■ **Document section**:
Segment Open

Sunday, March 01, 2009

Limbaugh Addresses CPAC and calls liberalism a 'psychosis'.



CPAC have finally been addressed by their new leader, Rush Limbaugh.

Apparently, Liberals actually, "do believe they have compassion, they do believe they care" but the result is always the destruction of poor families, "by breaking up those families, by offering welfare checks to women to keep having babies - no more father needed - he's out doing something, the government is the family; they destroy the family, we are not supposed to analyse that, we are not supposed to talk about that, we are supposed to talk about their good intentions".

It's simply hysterical to watch Rush attempt to put himself on the side of poor families. Families who are being punished by help. Far better to offer no help at all and so encourage independence. To keep giving tax cuts to the most wealthy in society to spur the poor into taking affirmative action to better themselves.

Segment Closed

■ **Dataset**:
Segment Open

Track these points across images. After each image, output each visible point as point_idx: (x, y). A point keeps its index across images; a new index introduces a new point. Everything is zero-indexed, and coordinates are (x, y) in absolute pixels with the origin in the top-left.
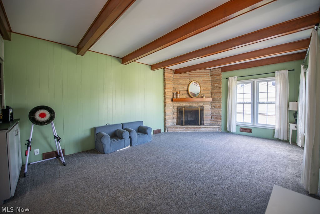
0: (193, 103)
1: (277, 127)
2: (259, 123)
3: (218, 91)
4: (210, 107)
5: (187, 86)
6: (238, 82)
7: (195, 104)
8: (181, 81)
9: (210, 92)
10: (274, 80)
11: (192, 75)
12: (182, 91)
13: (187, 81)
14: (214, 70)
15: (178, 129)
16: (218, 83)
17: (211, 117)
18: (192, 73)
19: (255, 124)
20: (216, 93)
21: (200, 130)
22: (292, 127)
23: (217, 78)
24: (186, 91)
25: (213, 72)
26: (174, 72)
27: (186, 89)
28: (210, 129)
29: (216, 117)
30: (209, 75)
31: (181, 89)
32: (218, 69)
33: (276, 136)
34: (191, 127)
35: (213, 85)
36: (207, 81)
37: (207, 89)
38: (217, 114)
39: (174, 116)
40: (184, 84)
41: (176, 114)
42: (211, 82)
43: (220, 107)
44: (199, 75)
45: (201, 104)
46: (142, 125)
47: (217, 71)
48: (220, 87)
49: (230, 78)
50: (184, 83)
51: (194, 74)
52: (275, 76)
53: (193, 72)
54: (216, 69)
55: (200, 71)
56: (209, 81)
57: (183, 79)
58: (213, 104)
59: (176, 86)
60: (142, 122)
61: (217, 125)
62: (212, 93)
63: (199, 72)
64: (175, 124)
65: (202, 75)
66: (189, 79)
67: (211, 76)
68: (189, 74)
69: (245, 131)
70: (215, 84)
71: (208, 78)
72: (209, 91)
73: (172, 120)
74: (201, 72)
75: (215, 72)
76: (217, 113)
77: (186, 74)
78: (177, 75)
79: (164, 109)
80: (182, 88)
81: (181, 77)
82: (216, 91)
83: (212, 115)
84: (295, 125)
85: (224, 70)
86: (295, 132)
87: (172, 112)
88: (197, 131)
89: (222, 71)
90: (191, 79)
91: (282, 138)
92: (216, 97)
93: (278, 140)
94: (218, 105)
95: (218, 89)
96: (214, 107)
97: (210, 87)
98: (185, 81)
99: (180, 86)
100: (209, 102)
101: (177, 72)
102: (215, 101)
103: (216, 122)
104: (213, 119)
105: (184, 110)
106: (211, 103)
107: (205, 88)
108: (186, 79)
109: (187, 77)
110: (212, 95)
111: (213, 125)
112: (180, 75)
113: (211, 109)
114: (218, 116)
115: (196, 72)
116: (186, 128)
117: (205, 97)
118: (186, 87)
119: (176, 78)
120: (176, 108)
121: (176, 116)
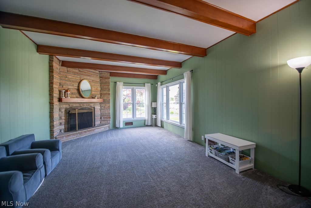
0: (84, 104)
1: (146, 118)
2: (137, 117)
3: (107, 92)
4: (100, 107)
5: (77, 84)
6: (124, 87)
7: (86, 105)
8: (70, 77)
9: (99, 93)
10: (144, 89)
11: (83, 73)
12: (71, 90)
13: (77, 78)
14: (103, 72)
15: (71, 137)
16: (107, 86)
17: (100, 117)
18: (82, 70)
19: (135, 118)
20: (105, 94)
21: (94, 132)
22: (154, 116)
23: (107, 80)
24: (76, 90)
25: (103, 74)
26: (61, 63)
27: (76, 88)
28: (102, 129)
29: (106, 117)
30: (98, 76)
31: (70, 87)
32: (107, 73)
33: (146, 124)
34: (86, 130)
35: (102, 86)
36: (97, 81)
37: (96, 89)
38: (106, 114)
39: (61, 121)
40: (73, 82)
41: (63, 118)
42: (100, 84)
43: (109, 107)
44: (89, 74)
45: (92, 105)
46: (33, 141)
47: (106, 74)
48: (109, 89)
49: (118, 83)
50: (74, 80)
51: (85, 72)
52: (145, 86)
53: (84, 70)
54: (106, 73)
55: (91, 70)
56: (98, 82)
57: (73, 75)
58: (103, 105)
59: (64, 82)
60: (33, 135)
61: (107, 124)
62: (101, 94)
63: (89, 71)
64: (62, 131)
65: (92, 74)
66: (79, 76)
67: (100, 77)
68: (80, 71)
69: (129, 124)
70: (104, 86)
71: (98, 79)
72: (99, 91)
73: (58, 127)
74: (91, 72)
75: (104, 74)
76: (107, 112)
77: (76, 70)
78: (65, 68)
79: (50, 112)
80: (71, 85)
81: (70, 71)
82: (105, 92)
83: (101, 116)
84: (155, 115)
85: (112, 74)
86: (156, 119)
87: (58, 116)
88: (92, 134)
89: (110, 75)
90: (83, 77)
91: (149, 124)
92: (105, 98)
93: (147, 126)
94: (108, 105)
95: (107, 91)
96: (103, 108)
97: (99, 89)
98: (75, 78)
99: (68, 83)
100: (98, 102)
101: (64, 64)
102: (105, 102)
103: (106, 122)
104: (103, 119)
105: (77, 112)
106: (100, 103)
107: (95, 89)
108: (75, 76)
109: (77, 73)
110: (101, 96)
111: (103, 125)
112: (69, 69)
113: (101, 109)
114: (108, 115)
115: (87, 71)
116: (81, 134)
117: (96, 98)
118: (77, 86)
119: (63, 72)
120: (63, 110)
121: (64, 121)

Segment Closed

■ **Problem to work on**:
Retype the stretch from "CPAC have finally" through "to better themselves." in the post on Limbaugh's CPAC speech, keeping every word and mark the same.

■ **Output for this exercise**:
CPAC have finally been addressed by their new leader, Rush Limbaugh.

Apparently, Liberals actually, "do believe they have compassion, they do believe they care" but the result is always the destruction of poor families, "by breaking up those families, by offering welfare checks to women to keep having babies - no more father needed - he's out doing something, the government is the family; they destroy the family, we are not supposed to analyse that, we are not supposed to talk about that, we are supposed to talk about their good intentions".

It's simply hysterical to watch Rush attempt to put himself on the side of poor families. Families who are being punished by help. Far better to offer no help at all and so encourage independence. To keep giving tax cuts to the most wealthy in society to spur the poor into taking affirmative action to better themselves.